Select Committee on Defence Minutes of Evidence



MEMORANDUM SUBMITTED BY THE DEFENCE ENGINEERING GROUP, UNIVERSITY COLLEGE LONDON (18 MAY 2000)

DERA PPP (April 2000 proposal)

  1.  Since the Strategic Defence Review (SDR) announced in 1998 that DERA was to be the subject of a Public-Private-Partnership (PPP, the MoD has been trying to reconcile its primary aim of maintaining an adequate supply of expert unbiased advice to guide its future planning and procurement with the Treasury's wish to raise funds from the privatisation or partial privatisation of a public sector organisation. The delay in formulating a widely acceptable plan for DERA PPP suggests that the initial SDR decision was unsupported by much (if any) analysis of how a PPP might be effectively implemented and the same comment could well apply to the current proposal.

  2.  The initial MoD PPP proposal was widely criticised by many external organisations, notably industry and academia, and was subsequently withdrawn. One of its most serious flaws was that it had apparently not considered that the US government research laboratories (and those of other nations) would be unable to collaborate and exchange technical information with a private foreign company.

  3.  The April 2000 consultation document proposes the division of DERA into two parts. Some 3,000 staff would be retained in MoD to provide impartial advice, to undertake some high-level systems research and to manage the MoD research programme and international research collaboration. The remaining 9,000 staff would form "new DERA" which would become a private company to be floated on the Stock Market. We welcome the recognition that MoD does need to retain a capability for generating impartial technical advice and for high level systems work, but it is not clear how the number of staff required by MoD for these tasks was determined. Ideally, a list of specific tasks would have been drawn up with viable numbers set against each of them.

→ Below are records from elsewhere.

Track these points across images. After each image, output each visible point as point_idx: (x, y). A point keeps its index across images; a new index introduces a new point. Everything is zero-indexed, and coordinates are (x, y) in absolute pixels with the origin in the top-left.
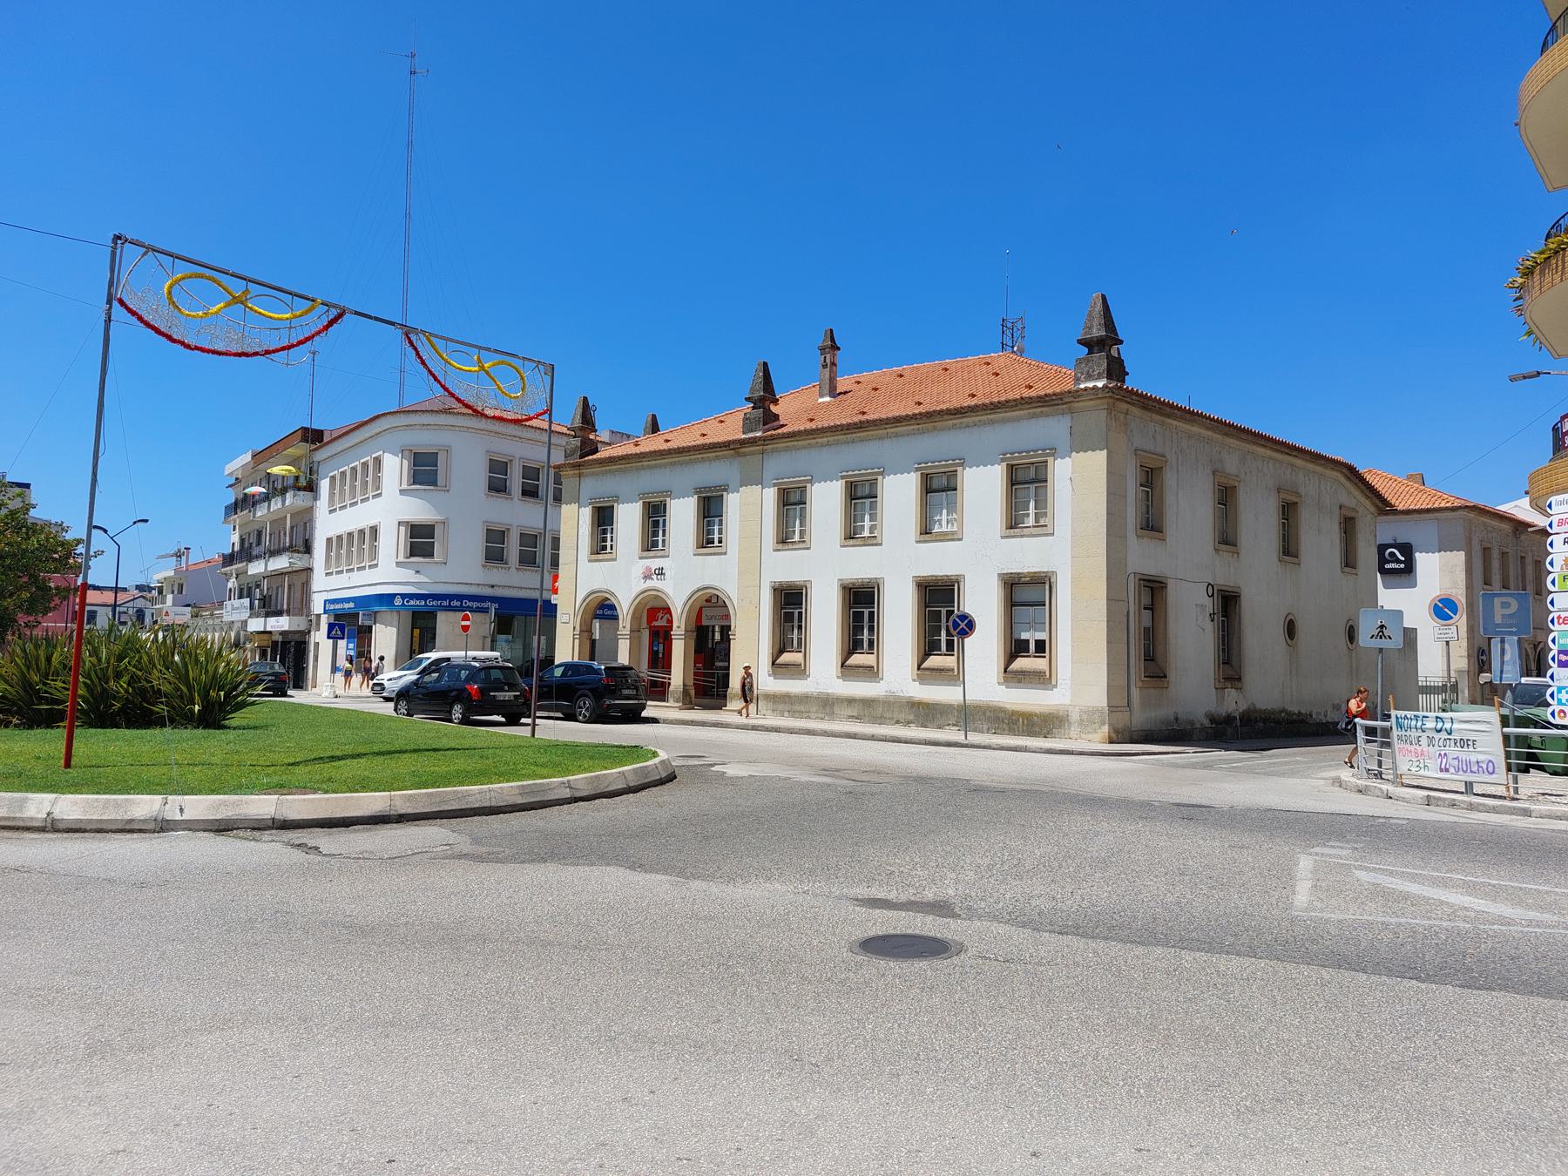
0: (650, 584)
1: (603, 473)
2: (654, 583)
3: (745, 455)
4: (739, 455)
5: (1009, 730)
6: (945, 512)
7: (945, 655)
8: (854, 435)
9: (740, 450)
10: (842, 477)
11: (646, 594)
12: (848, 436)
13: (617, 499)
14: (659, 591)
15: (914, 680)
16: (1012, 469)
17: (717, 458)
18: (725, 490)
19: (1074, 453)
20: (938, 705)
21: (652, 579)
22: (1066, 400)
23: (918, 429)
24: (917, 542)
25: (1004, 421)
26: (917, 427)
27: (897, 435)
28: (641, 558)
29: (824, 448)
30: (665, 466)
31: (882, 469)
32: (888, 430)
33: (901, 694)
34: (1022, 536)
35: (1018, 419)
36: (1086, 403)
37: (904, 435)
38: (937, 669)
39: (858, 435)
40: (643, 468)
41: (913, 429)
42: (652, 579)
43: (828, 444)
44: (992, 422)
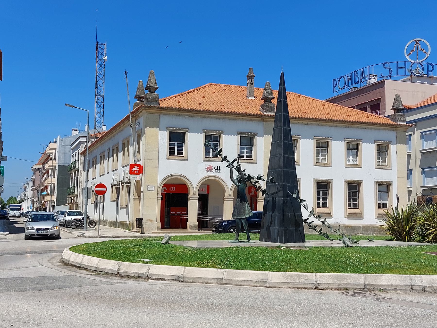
0: (210, 174)
1: (176, 115)
2: (214, 173)
3: (267, 121)
4: (264, 121)
5: (380, 234)
6: (351, 157)
7: (353, 208)
8: (320, 123)
9: (265, 119)
10: (314, 139)
11: (208, 179)
12: (317, 123)
13: (187, 130)
14: (216, 177)
15: (345, 218)
16: (378, 146)
17: (251, 120)
18: (256, 135)
19: (397, 144)
20: (355, 226)
21: (212, 172)
22: (398, 127)
23: (345, 126)
24: (345, 167)
25: (375, 129)
26: (345, 125)
27: (337, 126)
28: (204, 161)
29: (306, 126)
30: (219, 118)
31: (332, 138)
32: (334, 124)
33: (340, 223)
34: (382, 169)
35: (380, 129)
36: (402, 129)
37: (339, 127)
38: (355, 214)
39: (321, 123)
40: (205, 117)
41: (343, 125)
42: (212, 172)
43: (307, 124)
44: (371, 129)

Whether or not this was done, the proposed PPP arrangement would significantly reduce the scale of advice available, since 3,000 staff with management responsibilities could in no way deploy the same expertise as the 12,000 currently in DERA. As the retained staff would be engaged in less research, their expertise would soon become obsolete and they would have to seek an increasing amount of technical advice from "new DERA". Such advice would hardly be impartial as it would inevitably be influenced by the interests of the shareholders of "new DERA", as indeed is the advice from industry at present.

  4.  The new proposal suggests that international research collaboration with the US and other allied government laboratories would be managed by "retained DERA" and this would involve the control and protection of imported sensitive information. This arrangement would reduce the amount of such information available to "new DERA" researchers, who would no longer be able to have direct interchange with research colleagues overseas and would therefore see little value in assisting the collaborative activities. In other words, the collaborative mechanism which has traditionally generated many of the most fruitful research opportunities would no longer exist.

  5.  It is ironic that, after a decade of proclaiming the benefits of integrating all defence evaluation and research work and of rationalising the organisation and structure of the DERA establishments, it is now proposed that the whole structure should be divided again, especially since the penalties of doing so have not been elucidated. Until the two parts of DERA can be relocated to separate sites, and while they continue to share the same laboratories and facilities, it may be difficult to persuade the defence industry and the American authorities that the Chinese walls erected are sufficiently impervious and that proper military and commercial confidentiality can be preserved.

  6.  It is unclear how the division of staff between the two new organisations would be managed, as both will be seeking to retain high calibre staff on whose energy and morale their futures will depend. In any event, the continued secondment of military staff to a privatised DERA, which has always been perceived as valuable in formulating and conducting the research programme, would undoubtedly be seen as unfair to its commercial rivals.

  7.  The MoD appears confident that the proposed "new DERA" can evolve into a successful commercial company, but it is unclear whether the change in its status would benefit UK industry as a whole. The detailed terms and conditions under which "new DERA" would compete with the defence industry have not been clearly promulgated so it is difficult to see how the transition from the current situation will be managed or what the end point will be. "Retention of a special share" by MoD would seem to be in danger of distorting competitive activities and it is by no means clear what freedom DERA will have to use IPR generated and partially funded by industry on the co-operative Pathfinder programmes of recent years. Moreover, if "new DERA" loses work to industry in open competition, how can MoD be assured that the needed capabilities and facilities will continue to be available?

  8.  In summary, too little evidence has been presented on the above issues to give confidence that the full implications have been properly considered.